Tantôt les yeux rivés sur son écran, tantôt la tête dans les mains, il est totalement absorbé. Sur son épaule, un écusson coloré. Il représente un sous-marin, un casque, un cachalot…c’est l’insigne du centre d’interprétation et de reconnaissance acoustique. Le 1er maître Nicolas est analyste acoustique. Depuis six ans, il est ce que l’on appelle une "oreille d’or", l’élite dans son domaine de compétences.

Et pour lui, le monde du silence n’a rien de silencieux. "Le monde sous-marin est un monde bruyant !

Il y a les bruits émis par les bateaux de commerce, les mammifères et les tremblements de terre marins assez fréquents et que le grand public ne soupçonne pas. C’est un monde vivant".

L’élite des analystes acoustiques

Le 1er maître Nicolas a été formé durant une année au CIRA. Seule école de formation en France, elle est située à Toulon, dans la base aéronavale. En 40 ans d’existence, le centre a formé 240 "oreilles d’or".

Une formation très sélective selon le capitaine de frégate Vincent, son directeur.

"Seuls cinq ou six analystes par promotion atteignent ce degré d’expertise. Le niveau d’exigence est énorme ne serait-ce que pour intégrer cette formation. Il faut avoir une audition parfaite niveau dix sur dix, être réactif, passionné par la guerre acoustique passive et avoir une énorme capacité de mémorisation".

Une base d’enregistrements de 40.000 sons

Car l’oreille d’or doit être capable de comparer ce qu’il entend à l’instant T à ce qu’il a entendu lors de sa formation et de son entraînement. Pour établir cette comparaison, l’analyste doit avoir une parfaite connaissance de la base de données.

Celle-ci représente actuellement 40.000 enregistrements qu’il doit apprendre sur le bout des doigts. Une base qui au fur et à mesure des missions s’enrichit.

Impossible alors pour l’oreille d’or, de se reposer sur ses lauriers. Il suffit d’ailleurs de suivre le 1er maître Nicolas.

L’exercice de simulation est terminé. Il se dirige tout droit vers le CIRA et prend place dans le centre d’entraînement. Casque à nouveau sur les oreilles, il écoute les enregistrements que les analystes viennent de ramener de mission.

"C’est de l’entraînement permanent. On part avec une base mais aujourd’hui les marines évoluent vite, elles ont beaucoup plus de bateaux, de sous-marins… et elles continuent d’en construire. C’est une évolution perpétuelle et nous devons faire évoluer nos connaissances en conséquence".

Et cette évolution est d’autant plus perpétuelle que la technologie s’en mêle. Face à des unités de combat de plus en plus discrètes, de nouveaux capteurs spécialisés dans les très basses fréquences viennent de faire leur apparition. Ils sont capables de détecter des sons que l’oreille humaine ne perçoit pas.

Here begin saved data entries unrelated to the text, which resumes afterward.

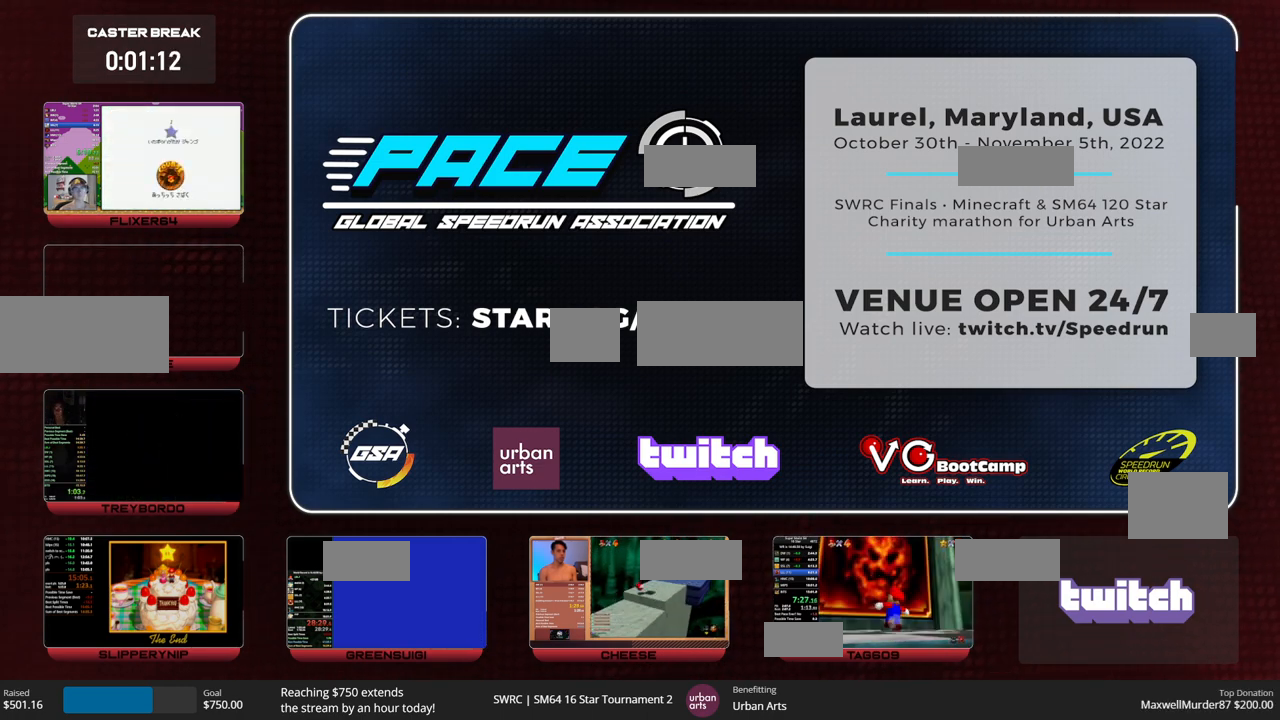
{"dt_ms": 500, "buttons": [], "left_stick": "center", "events": [[67, "Z", "down"], [400, "Z", "up"], [467, "left_stick", "center"]]}
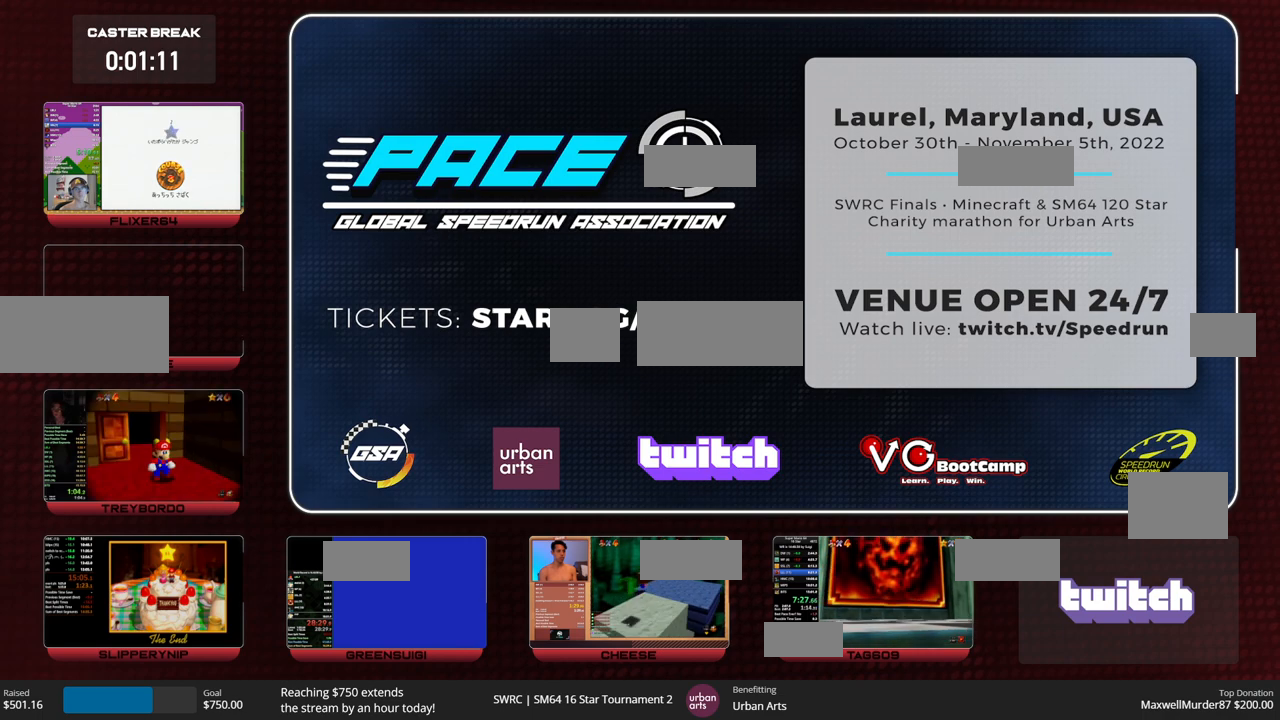
{"dt_ms": 500, "buttons": [], "left_stick": "center", "events": []}
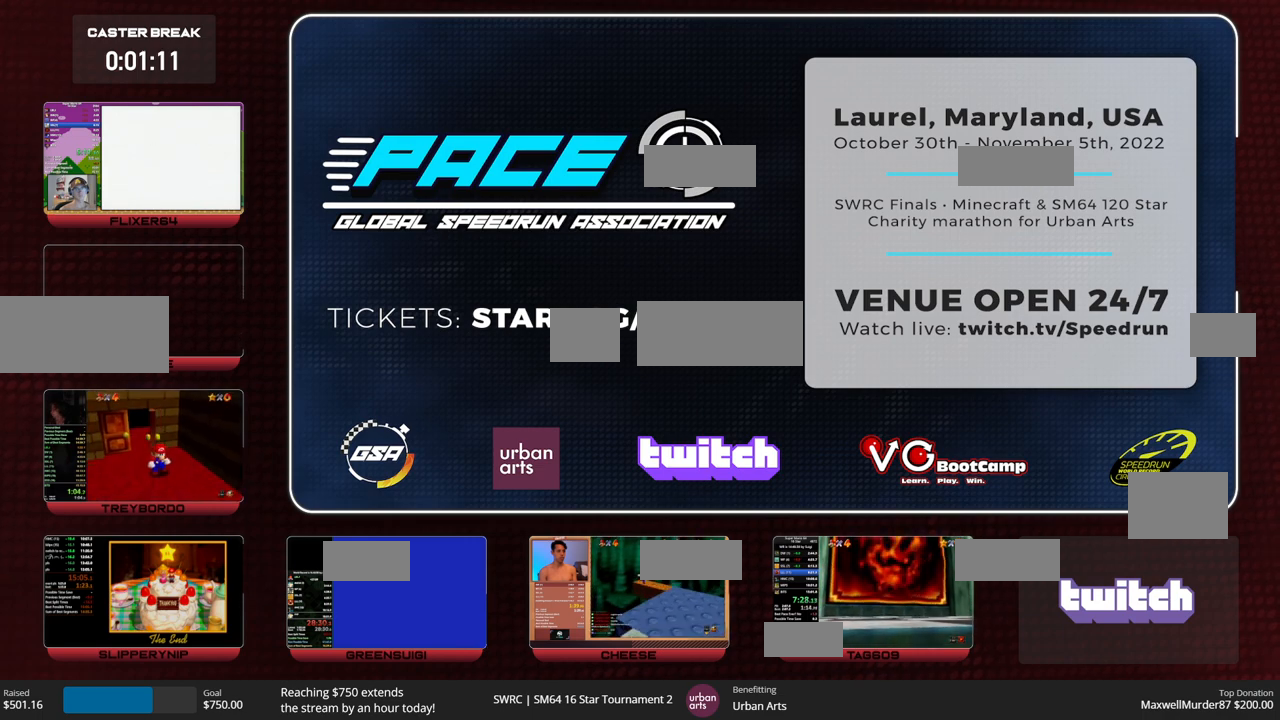
{"dt_ms": 500, "buttons": [], "left_stick": "center", "events": []}
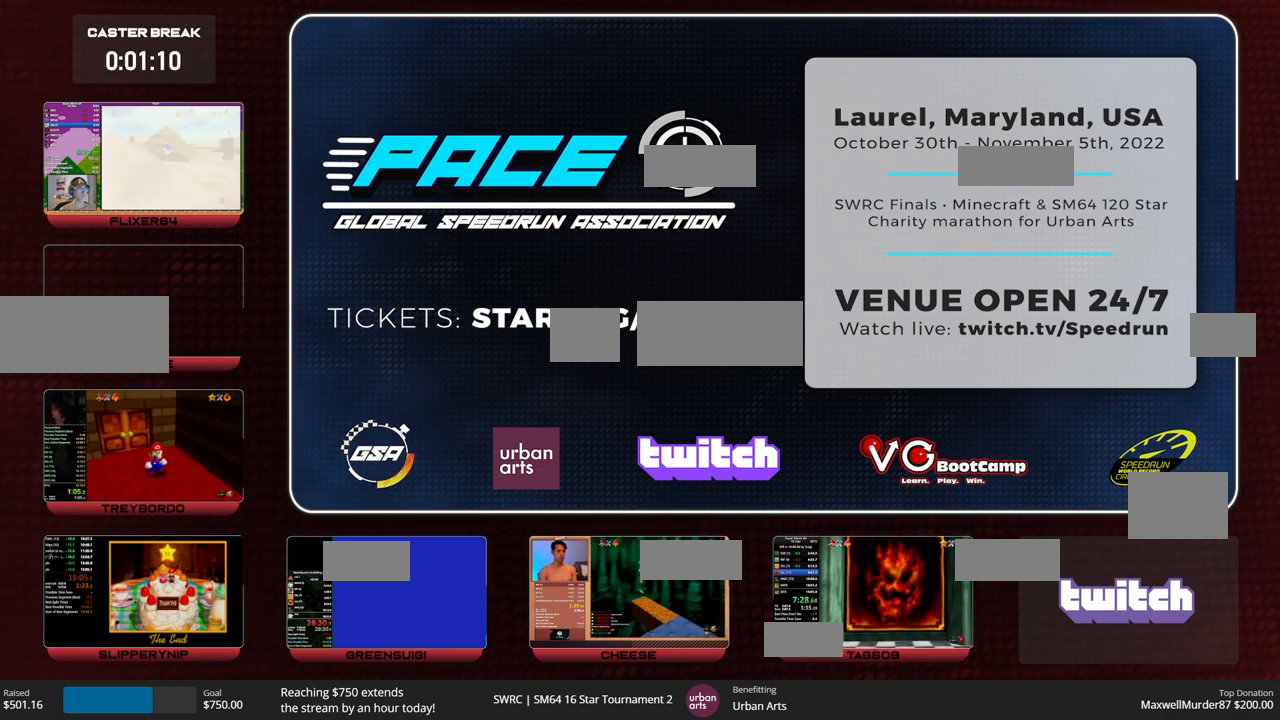
{"dt_ms": 500, "buttons": ["A", "START"], "left_stick": "center", "events": [[367, "START", "down"], [400, "START", "up"], [400, "A", "down"], [433, "A", "up"], [467, "A", "down"], [500, "START", "down"]]}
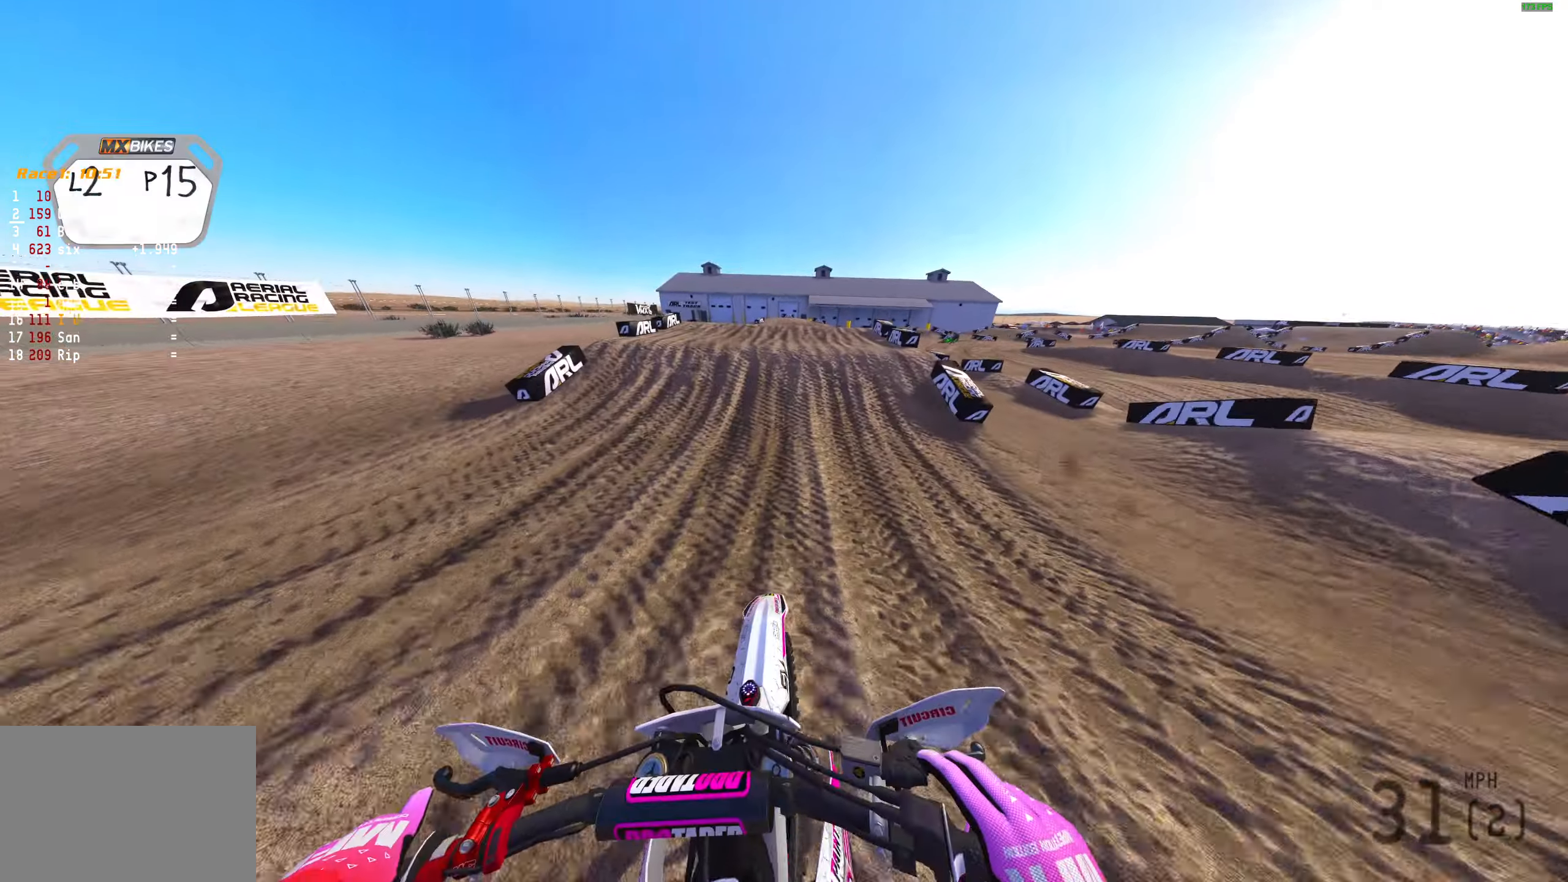
Gameplay with a controller (PlayStation layout); each line is a JSON object with the inputs held at the frame after it. "events" lists button and stick changes between this image and that frame as [ms after this image, input, new state], when the widget could be followed in between.
{"buttons": [], "left_stick": "right", "right_stick": "right", "events": [[217, "R2", "up"], [250, "left_stick", "right"], [433, "R2", "down"], [500, "R2", "up"]]}
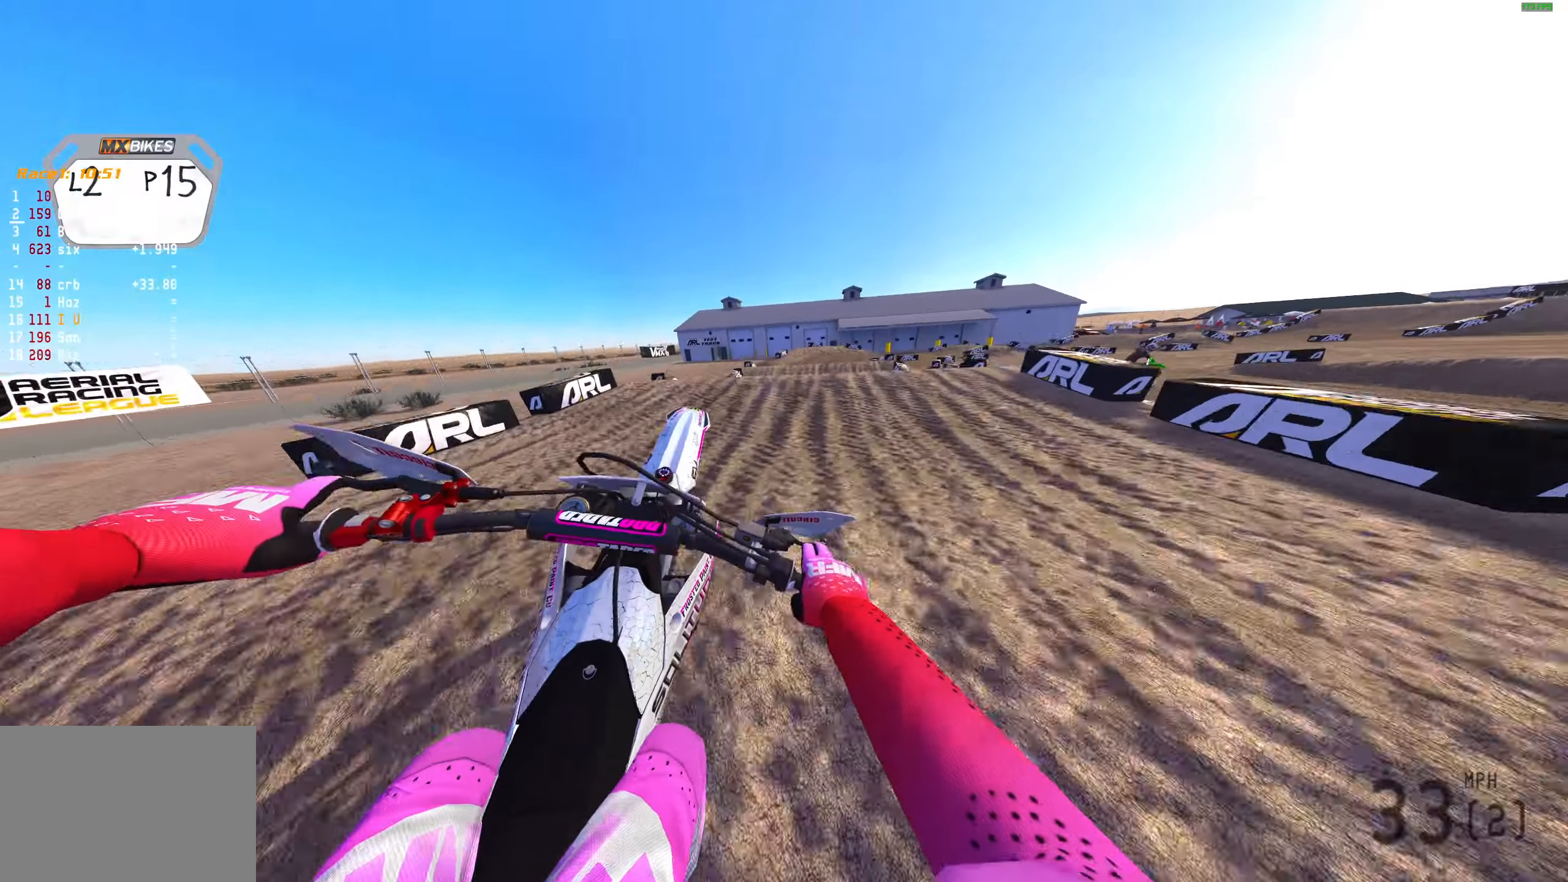
{"buttons": [], "left_stick": "left", "right_stick": "up-right", "events": [[67, "left_stick", "center"], [183, "left_stick", "left"], [250, "L3", "down"], [383, "right_stick", "up-right"], [417, "L3", "up"]]}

La Marine Nationale compte aujourd’hui  30  "oreilles d’or" dans ses rangs. Ils sont déployés sur des bâtiments et unités de combat tels que des frégates multi-missions, des sous-marins lanceurs d’engin et des sous-marins nucléaires d’attaque. Dix d’entre eux sont en ce moment en mission en Atlantique et en Méditerranée.

Une "oreille d’or" est embarquée sur l'une des trois frégates qui accompagne le porte-avions nucléaire Charles De Gaulle dans sa nouvelle mission #Clemenceau22. Cette force aéromaritime est engagée jusqu’en avril 2022 en Méditerranée.